Dedico questo post ad una canzone, Riverside. Piccolo gioiello plasmato dalle mani di Agnes Obel che corrono veloci lungo i tasto del suo pianoforte. Come un fiume, l’estate scorre e ci tragetta verso Agosto che per qualche oscuro motivo rappresenta il punto più alto della parabola estiva ma che ne segna la sua inevitabile morte. Sinceramente non ho mai amato l’estate. Mi ha sempre fatto riaffrorare nostalgici ricordi che balzano alle spalle direttamente dal passato. Qualche giorno fa ascoltando Riverside ho pensato: come è bella questa canzone… perfetta… come si fa a creare una poesia come questa? A dire il vero non l’ho pensato, l’ho provato. Un flash, un istante nel quale ti sale dal cuore una strana sensazione. Riverside sembrava conoscermi, era fatta per me. Sono un po’ geloso di lei, non voglio condividerla con nessuno, non voglio sapere cosa pensano gli altri di questa perla di Agnes Obel. Non voglio sapere cosa rappresenta per lei che l’ha scritta ma so solo quello che rappresenta per me.
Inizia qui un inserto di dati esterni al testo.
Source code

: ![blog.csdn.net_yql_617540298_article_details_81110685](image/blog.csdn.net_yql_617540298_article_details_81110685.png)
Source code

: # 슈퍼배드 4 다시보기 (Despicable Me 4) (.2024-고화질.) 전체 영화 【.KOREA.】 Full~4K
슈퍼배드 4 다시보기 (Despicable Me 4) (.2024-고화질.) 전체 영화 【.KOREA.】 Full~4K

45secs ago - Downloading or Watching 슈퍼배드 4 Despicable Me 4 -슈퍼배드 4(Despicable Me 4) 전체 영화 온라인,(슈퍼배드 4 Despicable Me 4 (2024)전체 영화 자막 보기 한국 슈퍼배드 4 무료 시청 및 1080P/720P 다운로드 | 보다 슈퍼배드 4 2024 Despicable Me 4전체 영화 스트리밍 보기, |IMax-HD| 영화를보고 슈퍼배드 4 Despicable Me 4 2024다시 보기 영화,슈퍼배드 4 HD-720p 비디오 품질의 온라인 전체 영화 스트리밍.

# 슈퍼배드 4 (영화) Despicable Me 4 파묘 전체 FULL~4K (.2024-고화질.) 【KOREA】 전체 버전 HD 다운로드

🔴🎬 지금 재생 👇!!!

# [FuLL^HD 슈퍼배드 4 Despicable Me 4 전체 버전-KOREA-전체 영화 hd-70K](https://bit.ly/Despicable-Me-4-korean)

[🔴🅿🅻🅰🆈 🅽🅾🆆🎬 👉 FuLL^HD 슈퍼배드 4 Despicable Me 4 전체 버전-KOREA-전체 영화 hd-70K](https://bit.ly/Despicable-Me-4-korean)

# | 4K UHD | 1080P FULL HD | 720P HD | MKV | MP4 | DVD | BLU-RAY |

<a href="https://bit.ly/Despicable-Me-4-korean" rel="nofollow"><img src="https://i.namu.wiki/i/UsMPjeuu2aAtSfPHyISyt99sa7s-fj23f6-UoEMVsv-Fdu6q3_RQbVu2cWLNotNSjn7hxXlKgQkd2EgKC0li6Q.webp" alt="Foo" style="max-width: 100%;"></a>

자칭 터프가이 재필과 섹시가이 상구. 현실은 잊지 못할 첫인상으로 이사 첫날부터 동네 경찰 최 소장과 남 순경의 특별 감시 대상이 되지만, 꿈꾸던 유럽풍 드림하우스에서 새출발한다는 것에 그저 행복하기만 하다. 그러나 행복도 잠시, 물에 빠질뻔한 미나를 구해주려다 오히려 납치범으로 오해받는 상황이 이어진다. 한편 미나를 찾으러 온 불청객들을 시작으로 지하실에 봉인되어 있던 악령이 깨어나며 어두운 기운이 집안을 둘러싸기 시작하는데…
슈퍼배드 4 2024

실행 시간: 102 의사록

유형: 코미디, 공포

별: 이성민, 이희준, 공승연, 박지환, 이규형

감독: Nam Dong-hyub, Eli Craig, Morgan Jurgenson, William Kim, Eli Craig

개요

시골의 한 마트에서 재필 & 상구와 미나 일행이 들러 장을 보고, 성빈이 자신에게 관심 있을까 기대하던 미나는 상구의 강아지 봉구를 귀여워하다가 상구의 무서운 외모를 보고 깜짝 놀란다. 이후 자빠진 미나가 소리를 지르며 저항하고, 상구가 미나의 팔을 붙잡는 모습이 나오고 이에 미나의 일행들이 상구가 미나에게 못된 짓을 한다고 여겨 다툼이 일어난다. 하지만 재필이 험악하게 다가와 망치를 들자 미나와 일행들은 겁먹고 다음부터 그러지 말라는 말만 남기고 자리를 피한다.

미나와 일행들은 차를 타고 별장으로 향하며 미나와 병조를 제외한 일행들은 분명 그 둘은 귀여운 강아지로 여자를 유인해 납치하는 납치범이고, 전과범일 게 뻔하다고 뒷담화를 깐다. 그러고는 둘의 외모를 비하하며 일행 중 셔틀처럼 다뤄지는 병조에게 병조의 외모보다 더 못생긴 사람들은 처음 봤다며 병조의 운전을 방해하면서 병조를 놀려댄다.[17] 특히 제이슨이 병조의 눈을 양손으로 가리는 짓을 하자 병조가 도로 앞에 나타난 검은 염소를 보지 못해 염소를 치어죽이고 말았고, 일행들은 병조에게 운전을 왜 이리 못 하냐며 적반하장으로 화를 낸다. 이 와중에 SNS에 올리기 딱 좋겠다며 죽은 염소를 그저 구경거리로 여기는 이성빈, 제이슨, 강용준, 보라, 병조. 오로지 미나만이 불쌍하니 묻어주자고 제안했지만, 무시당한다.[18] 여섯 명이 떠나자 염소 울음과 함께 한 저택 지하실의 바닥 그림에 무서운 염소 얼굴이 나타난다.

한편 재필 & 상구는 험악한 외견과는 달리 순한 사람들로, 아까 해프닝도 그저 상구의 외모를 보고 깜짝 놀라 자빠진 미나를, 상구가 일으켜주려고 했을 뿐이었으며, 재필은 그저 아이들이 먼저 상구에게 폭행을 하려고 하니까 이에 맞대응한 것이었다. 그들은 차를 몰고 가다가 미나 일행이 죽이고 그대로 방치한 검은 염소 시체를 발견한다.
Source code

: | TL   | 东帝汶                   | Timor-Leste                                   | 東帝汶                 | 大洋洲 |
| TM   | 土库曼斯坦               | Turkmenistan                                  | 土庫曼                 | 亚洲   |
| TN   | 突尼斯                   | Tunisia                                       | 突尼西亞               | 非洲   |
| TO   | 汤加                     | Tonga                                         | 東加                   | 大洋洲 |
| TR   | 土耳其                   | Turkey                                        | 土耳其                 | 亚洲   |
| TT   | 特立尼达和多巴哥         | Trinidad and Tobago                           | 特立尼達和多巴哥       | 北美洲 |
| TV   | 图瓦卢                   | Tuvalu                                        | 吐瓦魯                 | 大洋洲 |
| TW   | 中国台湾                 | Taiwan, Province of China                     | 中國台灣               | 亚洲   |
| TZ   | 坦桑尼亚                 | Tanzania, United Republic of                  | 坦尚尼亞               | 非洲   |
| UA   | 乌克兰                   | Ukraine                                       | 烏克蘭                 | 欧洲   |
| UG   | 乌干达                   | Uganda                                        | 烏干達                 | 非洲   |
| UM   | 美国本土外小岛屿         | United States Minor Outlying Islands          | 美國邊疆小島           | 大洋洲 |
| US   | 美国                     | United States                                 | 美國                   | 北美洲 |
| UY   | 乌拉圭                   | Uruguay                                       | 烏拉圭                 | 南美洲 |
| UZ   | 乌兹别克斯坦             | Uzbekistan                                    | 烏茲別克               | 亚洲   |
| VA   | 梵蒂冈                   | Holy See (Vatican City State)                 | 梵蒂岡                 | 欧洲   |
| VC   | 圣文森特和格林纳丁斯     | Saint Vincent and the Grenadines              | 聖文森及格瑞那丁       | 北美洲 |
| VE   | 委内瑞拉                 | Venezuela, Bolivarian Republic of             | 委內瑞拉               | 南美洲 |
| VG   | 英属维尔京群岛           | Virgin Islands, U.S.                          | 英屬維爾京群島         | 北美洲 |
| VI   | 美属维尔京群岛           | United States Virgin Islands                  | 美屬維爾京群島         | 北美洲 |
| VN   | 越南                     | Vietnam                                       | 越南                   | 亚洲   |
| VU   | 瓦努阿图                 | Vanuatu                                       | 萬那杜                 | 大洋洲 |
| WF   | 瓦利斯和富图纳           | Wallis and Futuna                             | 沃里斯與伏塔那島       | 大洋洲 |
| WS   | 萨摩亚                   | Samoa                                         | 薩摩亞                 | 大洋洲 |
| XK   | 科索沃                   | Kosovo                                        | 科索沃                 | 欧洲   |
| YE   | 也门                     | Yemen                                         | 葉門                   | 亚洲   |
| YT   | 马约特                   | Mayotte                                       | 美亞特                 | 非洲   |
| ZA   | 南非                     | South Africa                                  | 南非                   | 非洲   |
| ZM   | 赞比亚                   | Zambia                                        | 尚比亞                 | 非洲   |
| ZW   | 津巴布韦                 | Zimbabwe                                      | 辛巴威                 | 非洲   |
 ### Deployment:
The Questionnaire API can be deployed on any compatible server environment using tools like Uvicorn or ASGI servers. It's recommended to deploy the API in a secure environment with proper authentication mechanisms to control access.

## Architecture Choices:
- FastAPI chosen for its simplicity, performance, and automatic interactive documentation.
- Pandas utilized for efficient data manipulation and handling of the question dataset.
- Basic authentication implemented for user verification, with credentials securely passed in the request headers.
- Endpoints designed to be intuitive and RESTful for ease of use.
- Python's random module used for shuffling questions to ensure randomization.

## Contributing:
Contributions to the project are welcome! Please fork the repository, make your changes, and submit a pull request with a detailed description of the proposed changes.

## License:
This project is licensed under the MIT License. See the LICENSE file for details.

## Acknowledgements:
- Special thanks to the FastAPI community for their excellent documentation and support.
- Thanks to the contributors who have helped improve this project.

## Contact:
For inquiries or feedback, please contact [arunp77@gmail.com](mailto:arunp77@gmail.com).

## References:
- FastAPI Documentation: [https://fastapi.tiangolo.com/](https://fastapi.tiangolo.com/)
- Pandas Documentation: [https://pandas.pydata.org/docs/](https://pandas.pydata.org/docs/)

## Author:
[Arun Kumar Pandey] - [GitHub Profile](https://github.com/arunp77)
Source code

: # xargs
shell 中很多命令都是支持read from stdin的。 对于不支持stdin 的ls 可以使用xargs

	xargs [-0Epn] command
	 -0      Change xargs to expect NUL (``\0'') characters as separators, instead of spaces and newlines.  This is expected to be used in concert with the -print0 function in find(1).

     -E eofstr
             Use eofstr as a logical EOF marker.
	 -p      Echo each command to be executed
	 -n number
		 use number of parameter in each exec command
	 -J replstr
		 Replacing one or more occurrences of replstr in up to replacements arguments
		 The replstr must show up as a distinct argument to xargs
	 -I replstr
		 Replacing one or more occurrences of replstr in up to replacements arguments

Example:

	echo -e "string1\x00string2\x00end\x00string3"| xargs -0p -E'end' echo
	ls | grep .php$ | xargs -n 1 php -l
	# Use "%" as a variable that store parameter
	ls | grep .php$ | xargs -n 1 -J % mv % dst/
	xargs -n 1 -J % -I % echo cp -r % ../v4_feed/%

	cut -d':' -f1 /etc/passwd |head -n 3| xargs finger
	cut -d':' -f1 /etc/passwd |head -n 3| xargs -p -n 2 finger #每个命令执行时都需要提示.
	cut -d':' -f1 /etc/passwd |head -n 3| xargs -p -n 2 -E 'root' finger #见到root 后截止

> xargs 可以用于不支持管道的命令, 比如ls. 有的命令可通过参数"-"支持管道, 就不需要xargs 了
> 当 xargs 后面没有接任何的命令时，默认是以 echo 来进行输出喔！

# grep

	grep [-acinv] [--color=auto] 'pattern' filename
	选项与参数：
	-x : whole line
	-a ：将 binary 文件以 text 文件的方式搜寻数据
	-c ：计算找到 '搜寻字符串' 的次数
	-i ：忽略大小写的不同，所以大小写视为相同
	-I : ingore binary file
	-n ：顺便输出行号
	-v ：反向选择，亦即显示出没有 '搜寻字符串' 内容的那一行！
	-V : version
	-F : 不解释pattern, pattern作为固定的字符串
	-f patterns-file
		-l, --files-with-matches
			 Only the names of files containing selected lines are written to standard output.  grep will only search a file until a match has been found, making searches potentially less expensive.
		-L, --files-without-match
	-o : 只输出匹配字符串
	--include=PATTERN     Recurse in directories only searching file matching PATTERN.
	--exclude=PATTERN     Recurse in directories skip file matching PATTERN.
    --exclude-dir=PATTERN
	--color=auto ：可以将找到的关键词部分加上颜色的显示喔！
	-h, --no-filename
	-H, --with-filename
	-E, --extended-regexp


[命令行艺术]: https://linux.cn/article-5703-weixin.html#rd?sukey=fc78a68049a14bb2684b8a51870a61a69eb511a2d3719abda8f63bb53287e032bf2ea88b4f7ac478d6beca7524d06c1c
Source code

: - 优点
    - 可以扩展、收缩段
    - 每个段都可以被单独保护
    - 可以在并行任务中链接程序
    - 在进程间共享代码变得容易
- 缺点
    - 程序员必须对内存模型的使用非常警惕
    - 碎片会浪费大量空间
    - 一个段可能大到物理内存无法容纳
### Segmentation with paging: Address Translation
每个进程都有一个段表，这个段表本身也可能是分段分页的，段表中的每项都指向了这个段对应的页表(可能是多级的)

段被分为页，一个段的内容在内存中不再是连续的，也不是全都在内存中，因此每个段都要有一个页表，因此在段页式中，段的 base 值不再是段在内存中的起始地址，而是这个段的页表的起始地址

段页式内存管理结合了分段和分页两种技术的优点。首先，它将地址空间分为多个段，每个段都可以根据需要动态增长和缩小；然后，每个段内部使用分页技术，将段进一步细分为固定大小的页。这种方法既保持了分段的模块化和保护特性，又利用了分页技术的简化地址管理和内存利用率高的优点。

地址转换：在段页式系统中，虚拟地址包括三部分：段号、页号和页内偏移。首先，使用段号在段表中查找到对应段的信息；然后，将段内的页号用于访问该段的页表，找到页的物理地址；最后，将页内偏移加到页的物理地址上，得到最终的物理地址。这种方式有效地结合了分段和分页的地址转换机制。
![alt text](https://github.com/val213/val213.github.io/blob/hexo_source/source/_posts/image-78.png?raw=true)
Ci sono dei momenti particolari in cui delle canzoni si incollano irrimediabilmente ad un ricordo. Non puoi decidere quale e quando succederà ma puoi solo aspettare che succeda. Riverside l’ho sentita per la prima volta lo scorso autunno ma solo quest’estate si è incollata. Forse è la prima e l’ultima volta che Agnes darà alla luce una canzone tale ma ne farà altrettante che si incollerano in momenti diversi e staranno sempre lì come una fotografia che con il tempo sbiadisce. Una fotografia che avremo per sempre nel portafoglio.
Agnes sta facendo scorrere le sue dita lungo il pianoforte, di nuovo. Nuove combinazioni di note, nuove melodie che forse se ne stanno tutte attorno a noi come antichi spiriti ed è necessario un dono per saperle catturare. I suoi occhi azzurri stanno scrutando l’aria per trovarle, la trappola del pianoforte è pronta a catturarle. Non disturbatela. Quando sarà il momento le condividerà con noi. Noi che siamo privi di quel dono che ci permette di vedere la musica.